Book InfoDark Pills by Lainey Delaroque
Series: Dark Things #3
Rating: Book ratings explained
Genres: Contemporary Romance, Dark Romance, New Adult Romance
Purchase at: Amazon | Amazon CA | Amazon UK | Amazon AU
My father is dead. Murdered in front of me. I’m all alone but finally free to do as I please.
But before I have a chance to taste my freedom, I find myself locked in a room with no memory about how I got there.
I’ve met Dusk and their twin Luan, but behind the door, I hear others. Just how many people are holding me captive? And why?
As I plan my escape, I start wondering if I truly want to run away and be on my own again. Especially when the touch of my captors makes me feel dangerous, exciting things I’ve never felt before…
Dark Pills is a new adult dark romantic suspense novel featuring steamy scenes. It has a HEA, no cliffhanger, no cheating. It is a new adult romance and comes with a warning for strong language, descriptions of psychological trauma and violence.
Dark Pills is part of the Lavender world. It can be read as a standalone, but if you enjoy Easter eggs and crossover characters you may also enjoy reading all Dark Things books and the Club Lavender Duet which takes place in the same world and before the events of this book.
Dark Pills - My Review
Dark Pills was the Lainey Delaroque story I’ve been waiting for, ever since Lu-Na’s introduction into the Lavender world. They were a curious character, one you were never entirely sure what to make of, but as they reappeared through the Dark Things series I picked up on a few characteristics that would turn out to make a lot of sense once I started reading this book.
Let’s start at the beginning of the story. We have Dawn, the girl you may remember from the compound the gangs raided towards the end of Dark Ink. Having been freed from her unknowing captivity by her father, she finds herself held captive by a new entity, unsure of either why or how many people are holding her.

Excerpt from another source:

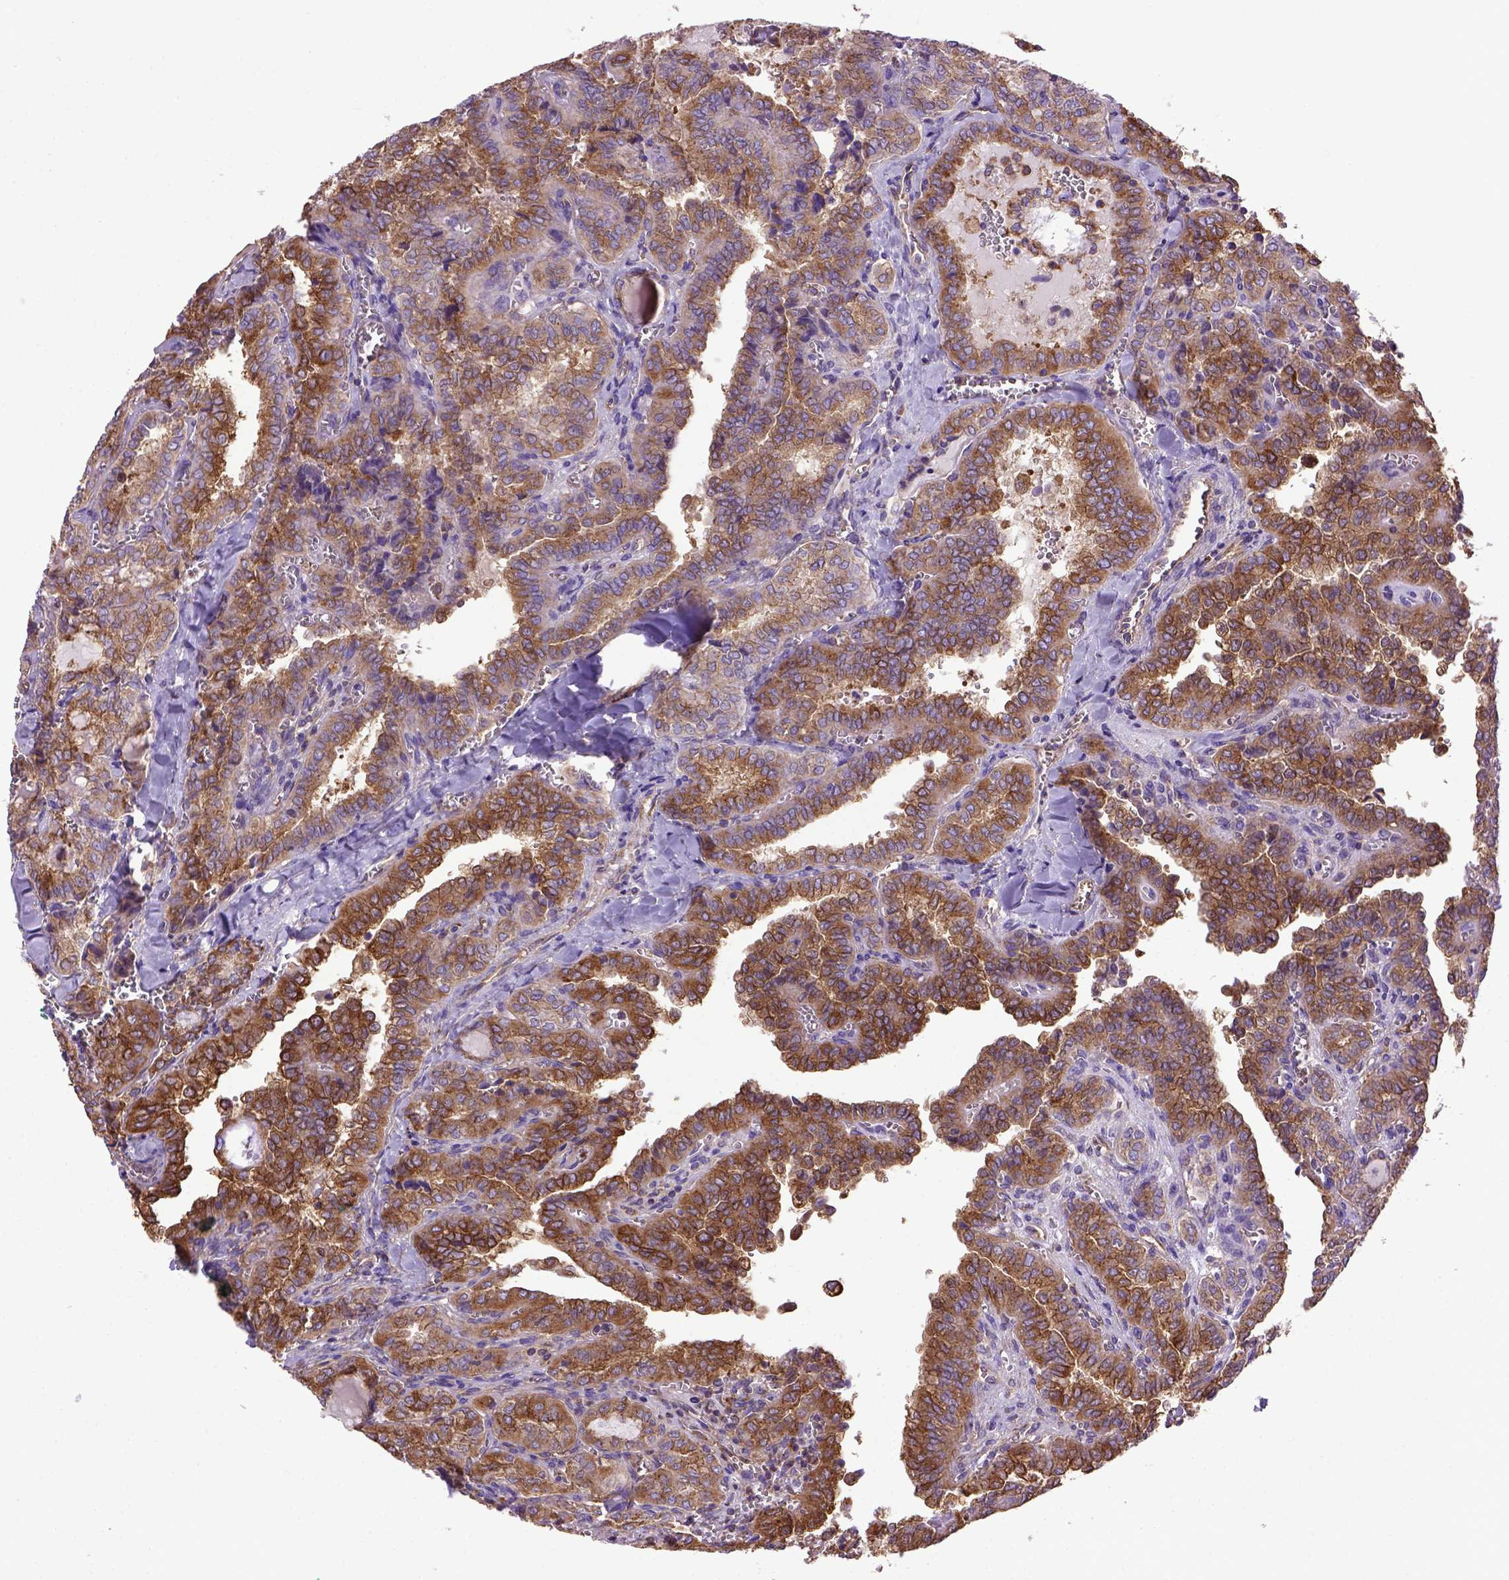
{"staining": {"intensity": "moderate", "quantity": ">75%", "location": "cytoplasmic/membranous"}, "tissue": "thyroid cancer", "cell_type": "Tumor cells", "image_type": "cancer", "snomed": [{"axis": "morphology", "description": "Papillary adenocarcinoma, NOS"}, {"axis": "topography", "description": "Thyroid gland"}], "caption": "Immunohistochemical staining of thyroid papillary adenocarcinoma demonstrates moderate cytoplasmic/membranous protein positivity in approximately >75% of tumor cells.", "gene": "MVP", "patient": {"sex": "female", "age": 41}}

Lu-Na finds themselves in possession of the girl, with no idea how she arrived in their apartment but discovering an intense desire to care for and protect her. How many of their secrets will she uncover and do they want to let her in and truly see them for who they are?
Compared to the more complex story threads in the earlier books of the series, Dark Pills goes with the much simpler premise of Dawn avoiding her uncle, who wants to see her returned to Comet International. The main driver of the book isn’t the obvious storyline but the character development, and there’s plenty of space for those characters to grow.
Dawn and Lu-Na have both led very sheltered lives although for entirely different reasons. As the story progresses the reader sees both characters come to terms with the purpose of their isolation, whether it still serves them, and their internal battles in the journey not only to making it outside but also to letting others into their lives.
Greater character development would have brought this book up from a four-star read to a five. I felt that there was so much left unexplored when it came to both protagonists not only in their backstories but also in their interactions with each other and the outside world. This was especially true with the incredibly multifaceted character of Lu-Na, who could have benefited from a much deeper examination of their internal aspects and the inner workings of their mind.
Was Dark Pills all that I hoped it would be? No. But it was an enjoyable story and well worth a read. To me, it was a lighter conclusion to a deeper, darker series.